EXERCISE BRIEF —
Copy every line of the entries that includes the word "pixels".

─── THE DATA ───

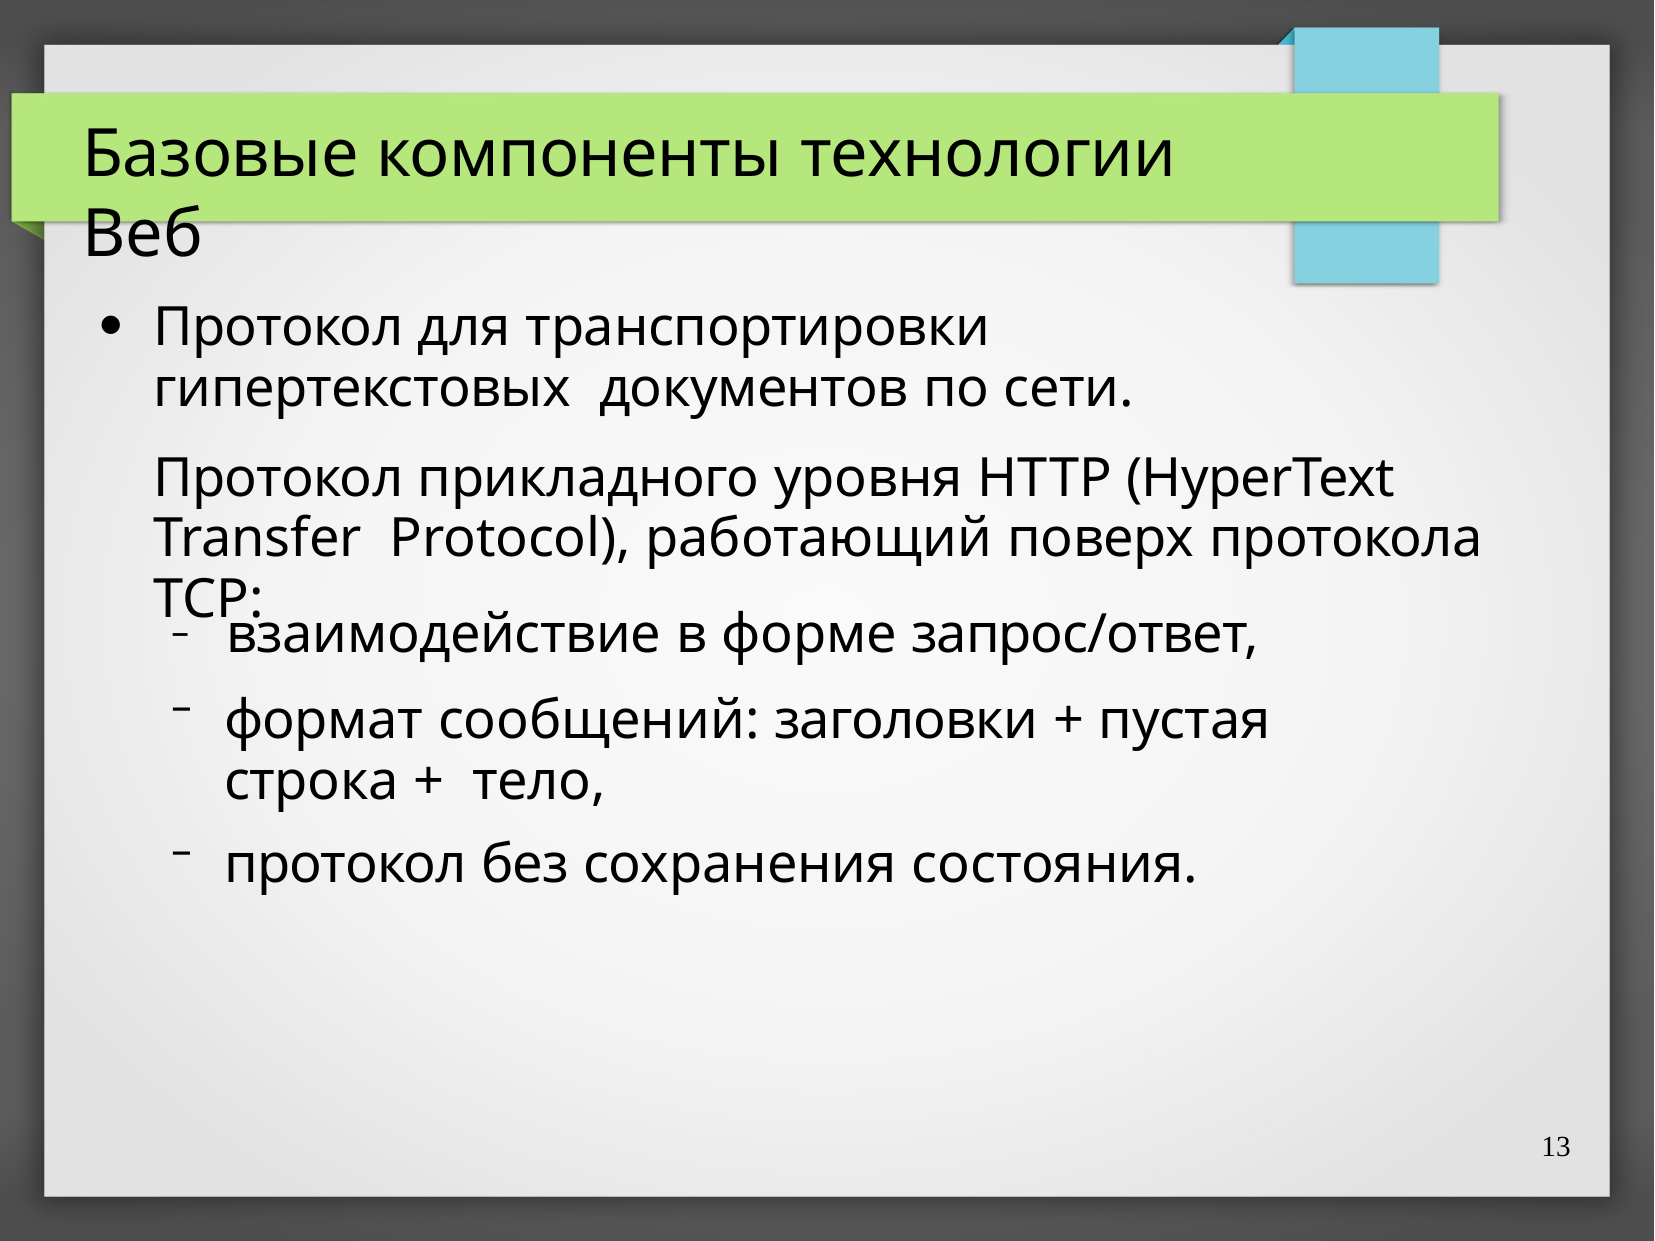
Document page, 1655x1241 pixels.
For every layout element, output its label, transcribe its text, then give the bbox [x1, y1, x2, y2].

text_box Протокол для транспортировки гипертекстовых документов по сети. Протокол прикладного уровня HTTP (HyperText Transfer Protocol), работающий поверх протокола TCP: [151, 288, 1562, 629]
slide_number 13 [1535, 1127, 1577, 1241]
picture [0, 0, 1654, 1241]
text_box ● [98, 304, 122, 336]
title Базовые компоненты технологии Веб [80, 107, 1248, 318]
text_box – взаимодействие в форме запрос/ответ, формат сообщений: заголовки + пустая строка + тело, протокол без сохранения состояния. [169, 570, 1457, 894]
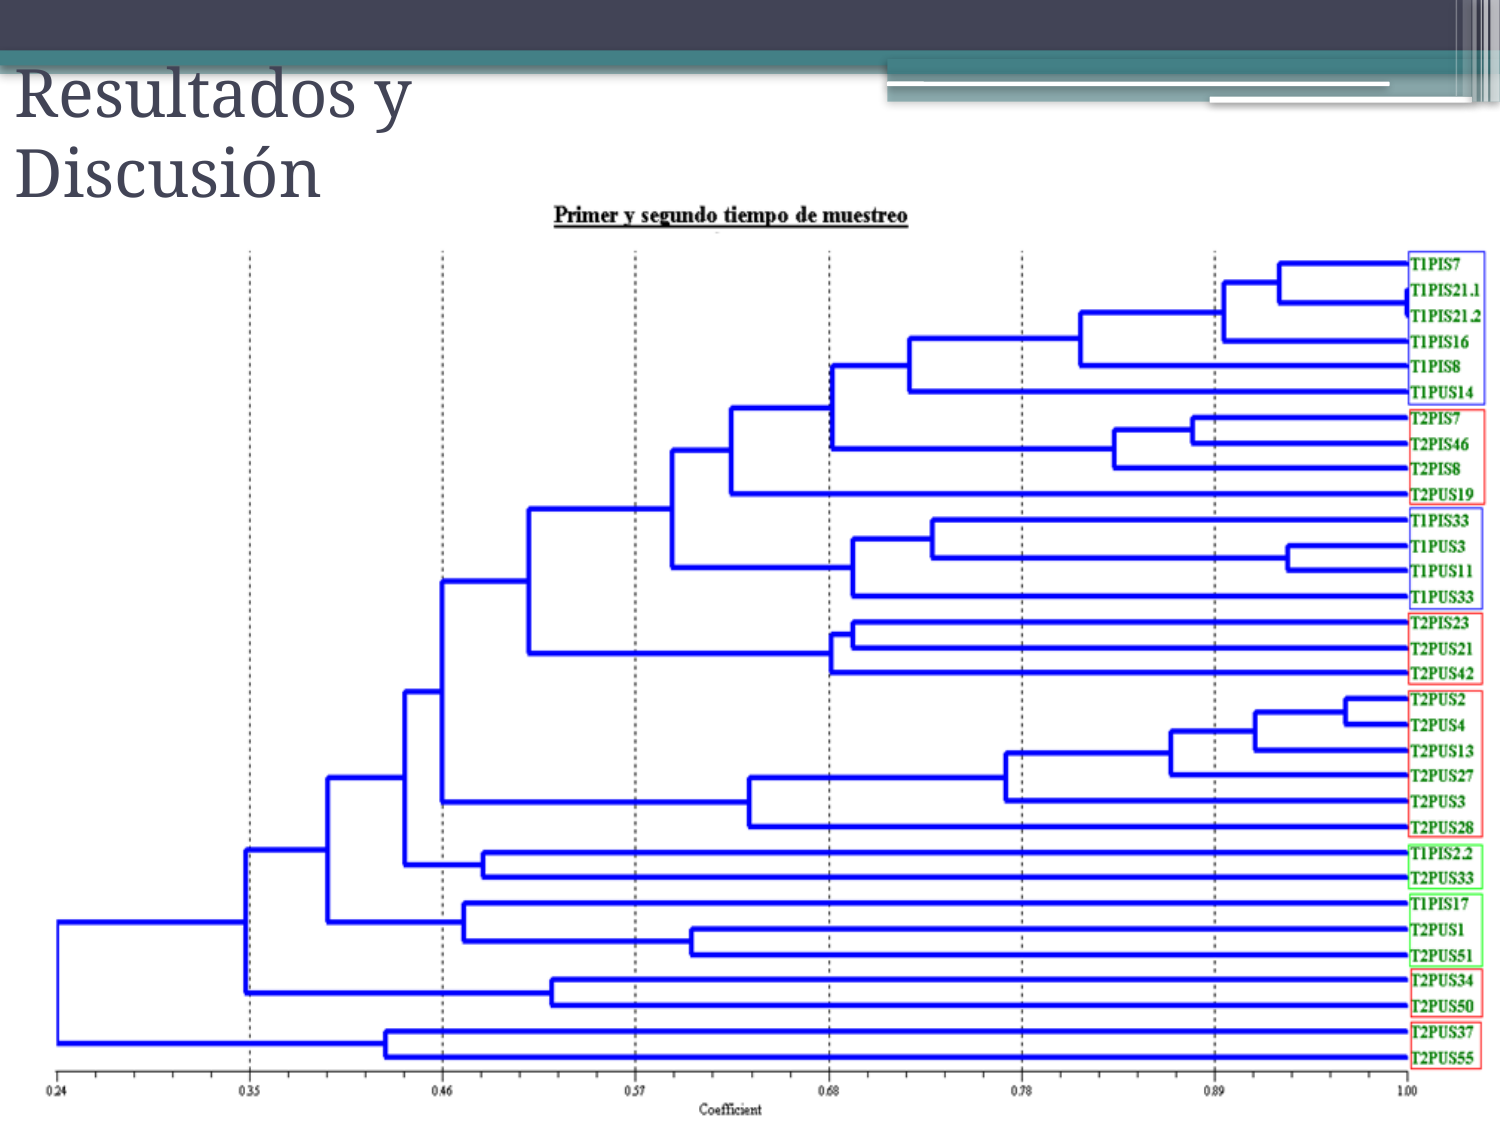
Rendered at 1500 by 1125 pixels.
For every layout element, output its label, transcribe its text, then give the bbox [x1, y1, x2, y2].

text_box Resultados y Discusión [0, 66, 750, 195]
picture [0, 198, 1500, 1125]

───

FINISHED EXERCISE —
Document page, 1655x1241 pixels.
Rendered at 1500 by 1125 pixels.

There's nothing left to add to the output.